I Put A Spell On You (1965)
In Simone’s hands, ‘Don’t Let Me Be Misunderstood’ was as much a demand as it was a plea, and on I Put A Spell On You she continued to record songs with a deep personal resonance. Her version of the title track remains as mesmerising as its name suggests, while covers of Charles Aznavour’s ‘Tomorrow Is My Turn’ and Jacques Brel’s ‘Ne Me Quitte Pas’ are equally strong declarations. Meanwhile, Simone once again turned to musical theatre for ‘Feeling Good’ (lifted from the 1964 stage show The Roar Of The Greasepaint – The Smell Of The Crowd), instantly owning the song with her definitive version. Artists as varied as Billy Paul, Muse and Michael Bublé have since covered it, but none with as much dedication – and spine-tingling effect – as Simone.
Pastel Blues (1965)
Simone’s fifth album for Philips has the distinction of containing one of President Obama’s favorite songs: Simone’s 10-minute version of ‘Sinnerman’. The song is also one of two from Pastel Blues to have been sampled by Kanye West (the other being Simone’s haunting rendition of the Billie Holiday classic, ‘Strange Fruit’). Elsewhere, opener ‘By My Husband’ had a different kind of afterlife once Jeff Buckley recorded it for consideration for his 1993 EP Live At Sin-é (his version finally surfaced on the expanded 2003 edition of the release). Pastel Blue was one of Simone’s best-performing records, entering the Top 10 on Billboard’s R&B charts.
Let It All Out (1966)
A mix of studio and live recordings, Let It All Out sees Simone wholly mastering the art of performing in both situations, with a mix of songs that nod to her past (a version of ‘Little Girl Blue’ featured on her debut album of the same name) and her then recent Civil Rights activity (‘The Ballad Of Hollis Brown’ was released by Bob Dylan in 1964). The album’s penultimate track, the a cappella ‘Images’, was taken from the Carnegie Hall shows that made up 1964’s In Concert album.
Wild Is The Wind (1966)
Though compiled from recordings initially earmarked for previous Philips outings, Wild Is The Wind remains a cohesive artistic statement whose influence runs deep. Bowie was the obvious devotee, covering the song’s title track 10 years later on his groundbreaking Station To Station album, but Jeff Buckley once again showed his love for Simone when he included a version of ‘Lilac Wine’ on his 1994 album Grace. ‘Four Women’, meanwhile, saw Simone once again in Civil Rights mode, with a song that took an unflinching look at the history of black women in America – so unflinching, in fact, that the New York-based jazz radio station, WLIB, banned it.

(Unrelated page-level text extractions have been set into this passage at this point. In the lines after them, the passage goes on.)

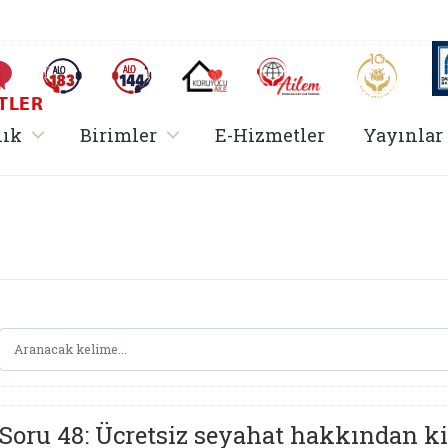
AİLEM İletişim Merkezi
Aile ve 
Sıkça Sorulan Sorular
Alo 183 (yeni sekmede açılır)
Alo 144 (yeni sekmede açılır)
Koruyucu Aile (yeni sekmede açılır)
I
TLER
rir
, alt menü içerir
, alt menü içerir
lık
Birimler
E-Hizmetler
Yayınlar
 Hizmetler Bakanlığı
Soru 48: Ücretsiz seyahat hakkından k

The High Priestess Of Soul (1967)
Once more presenting Simone’s vast stylistic range, The High Priestess Of Soul also introduced Simone’s enduring epithet to the wider world. From rock’n’roll (Chuck Berry’s ‘Brown Eyed Handsome Man’) to spirituals (‘Come Ye’, ‘Take Me To The Water’), jazz, pop and soul, the album saw Simone end her Philips tenure as confidently – and uncompromisingly – as she began it.